A mesure que progressa l'étude des langues et de l'antiquité, on vit naître et se développer la critique des textes; mais nous n'avons pas plus à parler de cette science nouvelle que de l'histoire de la science en général. C'est la reproduction de l'antiquité dans la littérature et dans la vie des Italiens qui doit seule nous occuper. Qu'on nous permette pourtant une observation sur la question des études considérée en elle-même.

La science grecque se concentre principalement à Florence; on l'y trouve au XVe siècle et au commencement du XVIe. Bien que Pétrarque et Boccace ne se soient occupés du grec qu'en amateurs, l'impulsion qu'ils donnèrent aux études grecques n'en fut pas moins considérable', sans d'ailleurs se transmettre bien vite à la masse des contemporains; d'autre part, avec la colonie de savants grecs exilés mourut aussi l'étude du grec (vers 1520); heureusement que dans l'intervalle des hommes du Nord (Agricola, Reuchlin, Erasme, les Estienne, Budé) s'y étaient adonnés. La colonie dont nous parlons avait commencé par Manuel Chrysoloras,,son parent Jean et Georges de Trébizonde; ensuite vinrent, à l'époque de la prise de Constantinople et après, Jean Argyropoulos, Théodore Gaza, Démétrius Chalcondyle, Théophile et Basile, ses fils et ses dignes héritiers, Andronikos Callistos, Marcos Musuros et la famille des Lascaris, sans compter beaucoup d'autres.

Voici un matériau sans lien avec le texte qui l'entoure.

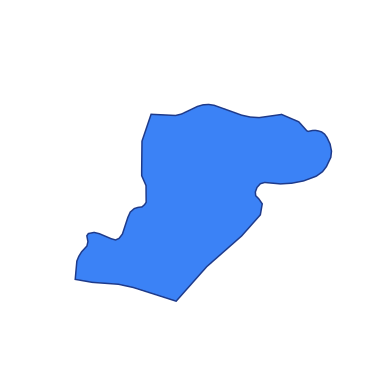 the border of Can Tho, rotated 331°
{"feature_id": "VNM-499", "entity_name": "Can Tho", "entity_type": "Province", "adm_level": 1, "iso_a3": "VNM", "parent_name": "Vietnam", "parent_adm1": "", "projection": "mercator", "projection_center": [105.615, 10.245], "detail": "fine", "context": "isolated", "style": "filled", "palette": "blue", "viewbox_px": 384, "rotation_deg": 331, "n_neighbors": 0, "source": "natural_earth", "source_scale": "10m", "svg_char_len": 1009}
<svg xmlns="http://www.w3.org/2000/svg" viewBox="0 0 384 384"><g transform="rotate(331 192 192)"><path d="M125.2,279.8L94.3,247.0L82.9,237.0L61.0,222.7L47.5,211.8L57.8,196.6L61.8,193.4L66.4,190.8L73.9,188.3L76.9,185.0L78.8,179.3L81.2,178.1L86.8,179.9L90.8,183.6L98.6,193.6L101.9,196.9L105.8,197.2L110.8,195.0L123.6,183.1L128.3,179.6L133.5,178.5L137.3,179.3L141.0,180.8L144.3,180.1L146.9,178.8L154.9,164.1L155.9,153.4L157.9,149.7L172.9,123.3L193.9,104.2L214.7,117.1L220.5,118.7L238.2,119.8L243.9,121.1L249.0,123.5L253.4,126.9L272.6,148.8L279.3,154.7L286.8,159.5L307.4,167.4L307.9,167.5L319.4,182.4L322.0,193.7L322.4,194.7L323.2,195.4L327.2,196.6L329.9,198.0L332.3,200.0L334.5,202.3L336.0,205.6L336.5,209.7L336.0,217.1L333.8,223.9L330.2,229.0L321.8,235.0L316.0,237.5L308.5,238.4L295.0,236.4L283.6,232.7L273.3,227.8L260.2,218.9L255.8,217.9L251.1,219.5L247.4,222.7L245.9,226.1L247.1,230.4L247.7,236.4L240.7,245.1L214.1,254.5L168.8,264.4L125.2,279.8Z" fill="#3b82f6" stroke="#1e3a8a" stroke-width="1.5"/></g></svg>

Toutefois, lorsque l'asservissement de la Grèce par les Turcs fut complet, il ne vint plus de nouveaux savants en Italie, sauf les fils des exilés et peut-être quelques Candiotes et Cypriotes. Si la décadence des études grecques commence à la mort de Léon X, cela tient en partie à ce que les esprits suivent un nouveau courant d'idée et sont déjà relativement saturés de la substance de la littérature classique; mais, d'autre part, il est certain aussi que la coïncidence de ce fait avec la disparition graduelle des savants grecs n'est pas tout à fait accidentelle. Cependant vers 1500 l'étude du grec était fort en vogue chez les Italiens; à cette époque-là le grec était cultivé par des gens qui savaient le parler encore un demi-siècle plus tard, tels que les papes Paul III et Paul IV. Mais de tels résultats supposaient nécessairement des rapports constants avec des Grecs d'origine.

En dehors de Florence, Rome et Padoue entretenaient presque toujours des professeurs de grec; Vérone, Ferrare, Venise, Pérouse, Pavie et d'autres villes en avaient du moins de temps à autre. L'étude du grec fut singulièrement facilitée par les produits d'Alde Manuce, de Venise, dans les ateliers duquel furent imprimés pour la première fois en grec les auteurs les plus importants et les plus volumineux. Alde y risqua sa fortune; c'était un libraireéditeur comme le monde n'en a pas eu souvent.